Dear friends,
I am trying to adapt the ImageNet example to use PyTorch to train on Caltech101, an also important dataset.
I am using ImageFolder just like it is used in ImageNet example, but the model VGG from vision.models is not learning (Loss is not going to zero):
EPOCH: 4
Learning Rate: 0.1000
Namespace(batch_size=16, dataset=‘caltech101’, epochs=5, evaluate=False, learning_rate_decay_epochs=(6, 8, 9), learning_rate_decay_period=25, learning_rate_decay_rate=0.2, model=‘vgg19_bn’, momentum=0.9, original_learning_rate=0.1, print_freq=16, seed=1, weight_decay=0.0005, workers=1)
Epoch: [4][16/190] Time 0.291 (0.285) Data 0.000 (0.004) Loss 4.6316 (4.6236) Prec@1 0.000 (0.391) Prec@5 0.000 (3.125)
Epoch: [4][32/190] Time 0.285 (0.287) Data 0.000 (0.002) Loss 4.6337 (4.6283) Prec@1 0.000 (0.586) Prec@5 0.000 (3.516)

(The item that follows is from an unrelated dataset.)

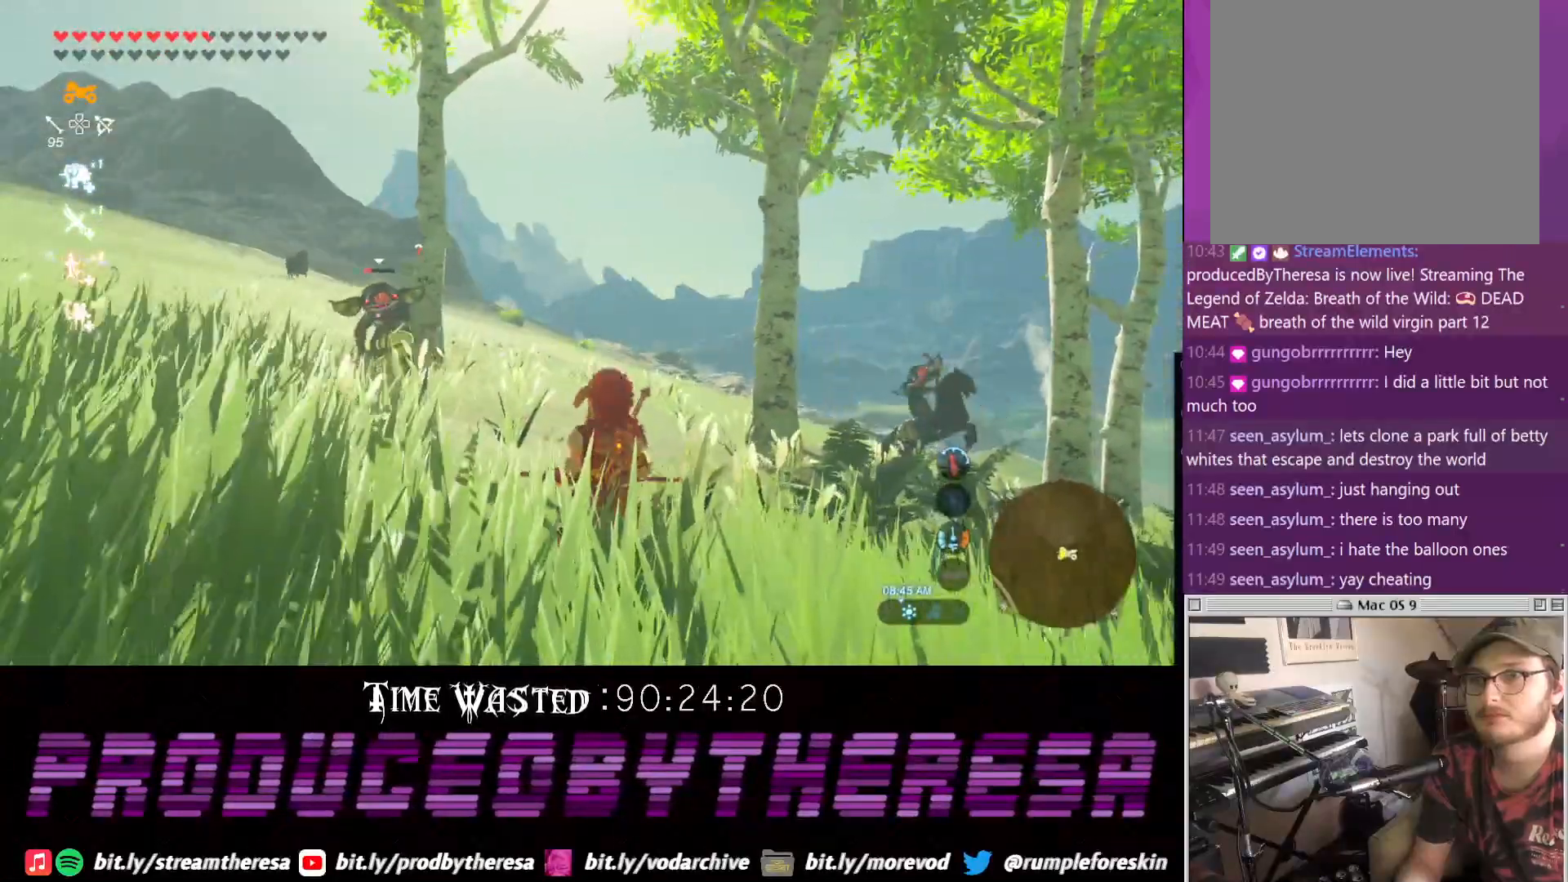
{"dt_ms": 500, "buttons": [], "left_stick": "up", "right_stick": "center", "events": [[250, "right_stick", "center"], [367, "SQUARE", "down"], [450, "left_stick", "up"], [500, "SQUARE", "up"]]}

Epoch: [4][48/190] Time 0.283 (0.286) Data 0.000 (0.001) Loss 4.6657 (4.6294) Prec@1 0.000 (0.781) Prec@5 0.000 (3.385)
Epoch: [4][64/190] Time 0.283 (0.286) Data 0.000 (0.001) Loss 4.6256 (4.6309) Prec@1 0.000 (0.684) Prec@5 0.000 (3.320)
Epoch: [4][80/190] Time 0.283 (0.285) Data 0.000 (0.001) Loss 4.6329 (4.6314) Prec@1 0.000 (0.625) Prec@5 0.000 (3.281)
Epoch: [4][96/190] Time 0.283 (0.285) Data 0.000 (0.001) Loss 4.6345 (4.6329) Prec@1 0.000 (0.521) Prec@5 12.500 (3.125)
Epoch: [4][112/190] Time 0.283 (0.285) Data 0.000 (0.001) Loss 4.6323 (4.6343) Prec@1 0.000 (0.558) Prec@5 0.000 (2.958)
Epoch: [4][128/190] Time 0.283 (0.284) Data 0.000 (0.001) Loss 4.6604 (4.6355) Prec@1 0.000 (0.488) Prec@5 6.250 (3.027)
Epoch: [4][144/190] Time 0.285 (0.284) Data 0.000 (0.001) Loss 4.7083 (4.6372) Prec@1 0.000 (0.434) Prec@5 0.000 (2.908)
Epoch: [4][160/190] Time 0.287 (0.285) Data 0.000 (0.001) Loss 4.6679 (4.6370) Prec@1 6.250 (0.508) Prec@5 6.250 (3.086)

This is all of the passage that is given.